Subset

What if we wanted to extract a subset of the data?

import io.github.quafadas.table.*
import scala.compiletime.constValueTuple
val datarator  =
  CSV.resource("titanic_short.csv", TypeInferrer.FromAllRows)
  .zipWithIndex.map{case (r, idx) => (origIdx = idx ) ++ r}

val data = LazyList.from(datarator)

type myCols = ("Name", "Pclass", "Ticket")

val subset = data
  .filter(_.Sex == "female")
  .columns[myCols]
val csv = subset.toCsv(includeHeaders = true, delimiter = ',', quote = '"')
// csv: Iterator[String] = non-empty iterator
os.write.over(os.pwd / "subset.csv", csv)

This materialises the entire CSV in memory. It would also be possible to write a simple streaming transformation using similar constructs.

Streaming

One may stream a transformation to another file with relative ease.

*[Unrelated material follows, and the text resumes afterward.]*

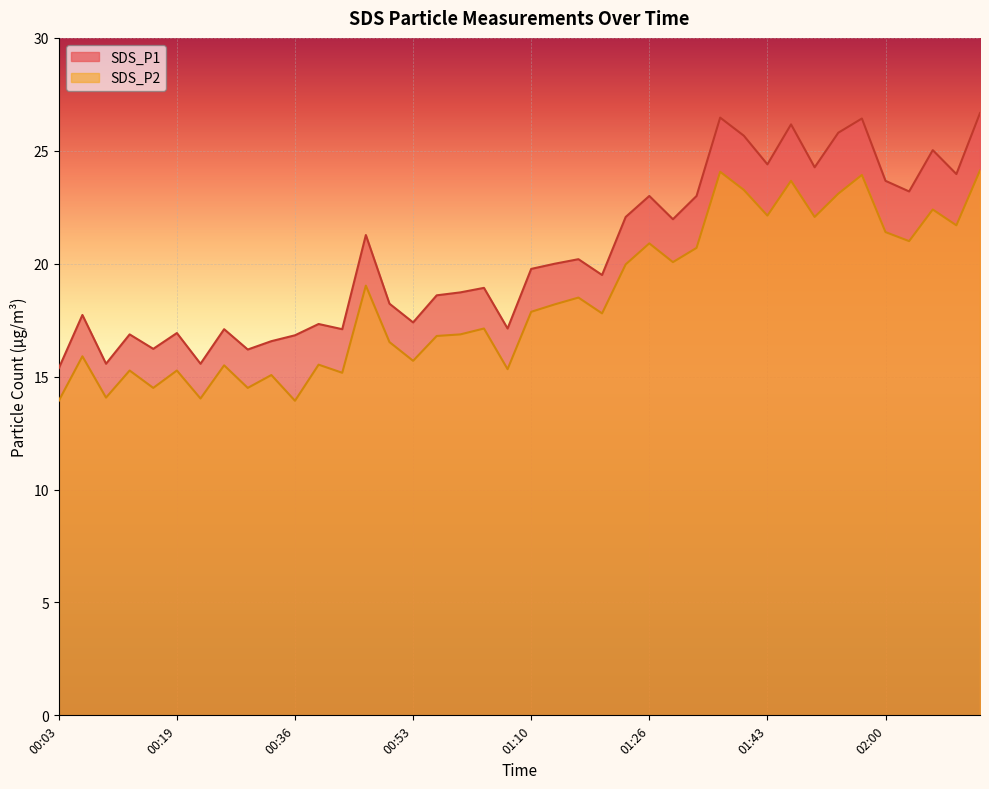

Reading left to right, list all the values displayed in this chart.

SDS_P1: 15.4	17.7	15.6	16.9	16.2	16.9	15.6	17.1	16.2	16.6	16.8	17.3	17.1	21.3	18.2	17.4	18.6	18.7	18.9	17.1	19.8	20.0	20.2	19.5	22.1	23.0	22.0	23.0	26.5	25.7	24.4	26.2	24.3	25.8	26.4	23.7	23.2	25.0	24.0	26.7
SDS_P2: 13.9	15.9	14.1	15.3	14.5	15.3	14.0	15.5	14.5	15.1	13.9	15.5	15.2	19.0	16.5	15.7	16.8	16.9	17.1	15.3	17.9	18.2	18.5	17.8	20.0	20.9	20.1	20.7	24.1	23.3	22.1	23.7	22.1	23.1	23.9	21.4	21.0	22.4	21.7	24.1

val csvStrings: Iterator[String] = datarator
  .filter(_.Sex == "female")
  .columns[myCols]
  .toCsv(includeHeaders = true, delimiter = ',', quote = '"')

val fileStream = os.write.outputStream(os.pwd / "test.csv")

csvStrings.foreach{s =>
  fileStream.write(s.getBytes)
  fileStream.write('\n')
}